Der Fall Castro sei sicher nicht typisch für den Umgang mit der neuen Technologie, meint der Molekularbiologe Richard Roberts, der Zeuge der Anklage war. „Kein Biologe bezweifelt die potentielle Macht der DNA-Typisierung“, sagt auch Eric Lander, der ebenso wie Roberts an der gemeinsamen Stellungnahme der Experten beteiligt war. Was der Gerichtsmedizin fehle, seien vielmehr angemessene Richtlinien, wie derartige Experimente durchzuführen sind. Die Nationale Akademie der Wissenschaften versucht zurzeit, 300000 Dollar aufzubringen, um eine entsprechende Studie zu finanzieren. Auch das FBI hat sich der Problematik angenommen und ist dabei, eigene Standards zu entwickeln.

Unabhängig von dem Urteil, das in den nächsten Tagen gefällt werden soll, ist die Wiederaufnahme bereits abgeschlossener Verfahren zu erwarten. Auch die Anklage hat mittlerweile eingeräumt, dass die DNA-Analyse in diesem Fall nicht zulässig ist.

Während die genetischen Fingerabdrücke in den USA schon über hundert Mal als Beweismittel dienten, wurde das Verfahren hierzulande erst in zwei Fällen benutzt. Wie Dr. Wolfgang Steinke vom Bundeskriminalamt (BKA) in Wiesbaden auf Anfrage mitteilte, ist man der Auffassung, das Verfahren sei reif zur Anwendung auch durch deutsche Polizeilabors. Die Landeskriminalämter in Baden- Württemberg und Berlin sowie das BKA arbeiten seit etwa zweieinhalb Jahren mit der Technik und haben beim Test mit Spurenmaterial die Zuverlässigkeit des Verfahrens unter Beweis gestellt, so Steinke. Die Innenministerkonferenz hat der Arbeitsgemeinschaft „Recht der Polizei“ mittlerweile den Auftrag erteilt, das Konzept der Kriminalämter zur Durchführung des „Fingerprinting“ zu überprüfen.

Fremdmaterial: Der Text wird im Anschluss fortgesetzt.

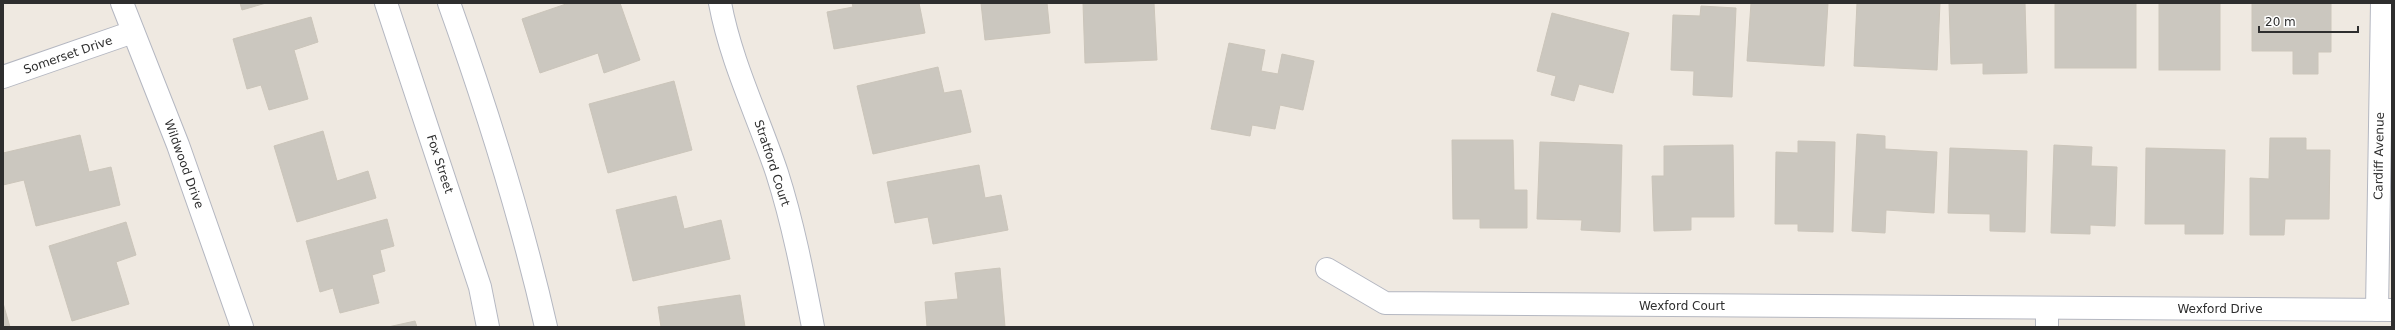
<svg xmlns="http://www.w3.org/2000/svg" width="2395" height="330" font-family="'DejaVu Sans',sans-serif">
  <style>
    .building { fill: #cbc7bf; stroke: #cbc5ba }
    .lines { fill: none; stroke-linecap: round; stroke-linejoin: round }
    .minor-casing { stroke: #b4b7c1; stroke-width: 24 }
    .minor { stroke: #fff; stroke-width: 22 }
    .labels { text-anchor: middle; stroke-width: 3.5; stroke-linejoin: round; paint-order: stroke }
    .street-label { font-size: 12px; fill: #2e2e2e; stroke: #fff }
  </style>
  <rect width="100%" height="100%" fill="#efe9e1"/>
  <!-- building -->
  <g class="building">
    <path d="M 240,3 L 266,3 L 242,10 Z"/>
    <path d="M 569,3 L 620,3 L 640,60 L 604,73 L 598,53 L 540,73 L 522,19 Z"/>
    <path d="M 852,3 L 919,3 L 925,33 L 834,49 L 827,12 L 853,7 Z"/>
    <path d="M 981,3 L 1047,3 L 1050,33 L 985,40 Z"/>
    <path d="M 1083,3 L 1154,3 L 1157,60 L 1085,63 Z"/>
    <path d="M 1751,3 L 1828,3 L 1824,66 L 1747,61 Z"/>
    <path d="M 1857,3 L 1940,3 L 1937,70 L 1854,66 Z"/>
    <path d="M 1949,3 L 2025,3 L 2027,73 L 1983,74 L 1983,63 L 1951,64 Z"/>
    <rect x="2055" y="3" width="81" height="65"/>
    <rect x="2159" y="3" width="61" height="67"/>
    <path d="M 2252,3 L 2331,3 L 2331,52 L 2318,52 L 2318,74 L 2293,74 L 2293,51 L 2252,51 Z"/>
    <path d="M 1701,6 L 1736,8 L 1732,97 L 1693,95 L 1694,71 L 1671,70 L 1673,15 L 1700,16 Z"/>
    <path d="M 1552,13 L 1629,33 L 1613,93 L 1579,84 L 1574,101 L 1551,95 L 1556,76 L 1537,71 Z"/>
    <path d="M 311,17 L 318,42 L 294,50 L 308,99 L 269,110 L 261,85 L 247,89 L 233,39 Z"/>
    <path d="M 1229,43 L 1265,50 L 1261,71 L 1278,74 L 1282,54 L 1314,61 L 1303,110 L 1280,105 L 1275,129 L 1252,125 L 1250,136 L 1211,129 Z"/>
    <path d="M 938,67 L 944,93 L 961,90 L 971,132 L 873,154 L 857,86 Z"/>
    <path d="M 674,81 L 692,150 L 608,173 L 589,104 Z"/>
    <path d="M 323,131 L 337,181 L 368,171 L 376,198 L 297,222 L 274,146 Z"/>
    <path d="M 1857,134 L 1885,136 L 1885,149 L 1937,152 L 1934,213 L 1886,210 L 1885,233 L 1852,231 Z"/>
    <path d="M 80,135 L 89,172 L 111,167 L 120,205 L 36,226 L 24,180 L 3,185 L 3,153 Z"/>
    <path d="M 2270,138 L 2306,138 L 2306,150 L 2330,150 L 2329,219 L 2285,219 L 2284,235 L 2250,235 L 2250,178 L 2269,179 Z"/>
    <path d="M 1452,140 L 1513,140 L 1514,190 L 1527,190 L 1527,228 L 1480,228 L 1480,219 L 1453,219 Z"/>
    <path d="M 1798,141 L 1835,142 L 1833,232 L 1798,231 L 1798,224 L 1775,224 L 1776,152 L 1798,153 Z"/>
    <path d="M 1540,142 L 1622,145 L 1620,232 L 1581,230 L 1582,220 L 1537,219 Z"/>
    <path d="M 1733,145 L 1734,217 L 1691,217 L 1691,230 L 1654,231 L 1652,176 L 1664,176 L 1664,146 Z"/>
    <path d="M 2054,145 L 2092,147 L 2091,166 L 2117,167 L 2115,226 L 2090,225 L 2090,234 L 2051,233 Z"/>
    <path d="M 1950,148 L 2027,151 L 2025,232 L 1990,231 L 1990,214 L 1948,213 Z"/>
    <path d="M 2146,148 L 2225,150 L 2223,234 L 2185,234 L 2185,224 L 2145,224 Z"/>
    <path d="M 979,165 L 985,198 L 1001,195 L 1008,230 L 933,244 L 928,217 L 895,223 L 887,182 Z"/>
    <path d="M 676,196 L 684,229 L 721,220 L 730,259 L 633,281 L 616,210 Z"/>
    <path d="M 387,219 L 394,246 L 380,250 L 385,271 L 372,275 L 379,303 L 340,313 L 333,288 L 320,292 L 306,241 Z"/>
    <path d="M 126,222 L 136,255 L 116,262 L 129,304 L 72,321 L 49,246 Z"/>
    <path d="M 1000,268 L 1005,327 L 927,327 L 925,302 L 958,299 L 955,273 Z"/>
    <path d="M 740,295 L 745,327 L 661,327 L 658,307 Z"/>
    <path d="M 3,303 L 10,327 L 3,327 Z"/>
    <path d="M 415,321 L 417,327 L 388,327 Z"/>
  </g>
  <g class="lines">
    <defs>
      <g id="minor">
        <path d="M 122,3 L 178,145 L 242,327"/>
        <path d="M 386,3 L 480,287 L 488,327"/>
        <path d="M 449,3 C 487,109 521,217 546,327"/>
        <path d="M 720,3 C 731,62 758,116 777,173 C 793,223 803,275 813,327"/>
        <path d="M 3,77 L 133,32"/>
        <path d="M 1327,269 L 1385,303 L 2392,310"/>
        <path d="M 2047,309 L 2047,327"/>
        <path d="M 2377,310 L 2382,3"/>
      </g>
    </defs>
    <!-- minor casing -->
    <use href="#minor" class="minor-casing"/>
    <!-- minor -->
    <use href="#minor" class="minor"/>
  </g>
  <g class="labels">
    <!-- street labels -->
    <g class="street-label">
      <text transform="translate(68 55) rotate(-19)" y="4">Somerset Drive</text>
      <text transform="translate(2379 156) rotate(-89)" y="4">Cardiff Avenue</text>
      <text transform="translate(772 163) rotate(72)" y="4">Stratford Court</text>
      <text transform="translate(184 164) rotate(70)" y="4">Wildwood Drive</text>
      <text transform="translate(440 164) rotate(72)" y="4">Fox Street</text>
      <text x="1682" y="310">Wexford Court</text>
      <text x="2220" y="313">Wexford Drive</text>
    </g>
  </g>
  <!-- border -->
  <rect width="2395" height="330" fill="none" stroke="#2e2e2e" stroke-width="8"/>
  <!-- scale -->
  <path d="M2259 26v6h99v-6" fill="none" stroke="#2e2e2e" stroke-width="2"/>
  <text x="2265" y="26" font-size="12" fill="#2e2e2e" stroke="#ffffff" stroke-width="3" paint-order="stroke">20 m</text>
</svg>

(erschienen in der WELT am 16. August 1989)
59-info@2xWas ist daraus geworden? Der Fall Castro hat die Glaubwürdigkeit von DNA-Beweisen vor Gericht erschüttert und die Tendenz verstärkt, dem DNA-Fingerprinting mehr Gewicht bei der Entlastung eines Angeklagten zuzusprechen, als bei dessen Verurteilung. Im Fall Castro entschied das Gericht, dass die Blutspuren auf Castros Uhr nur als Beweis gewertet durften, dass es nicht Castros Blut war, jedoch nicht um zu zeigen, dass es sich um das Blut eines Opfers handelte. Außerdem empfahl das Gericht zukünftig strengere Protokolle und eine bessere Dokumentation bei der Untersuchung der DNA-Fingerabdrücke. Ob Castro schlussendlich verurteilt wurde, habe ich übrigens trotz heftigster Googelei nicht heraus gefunden.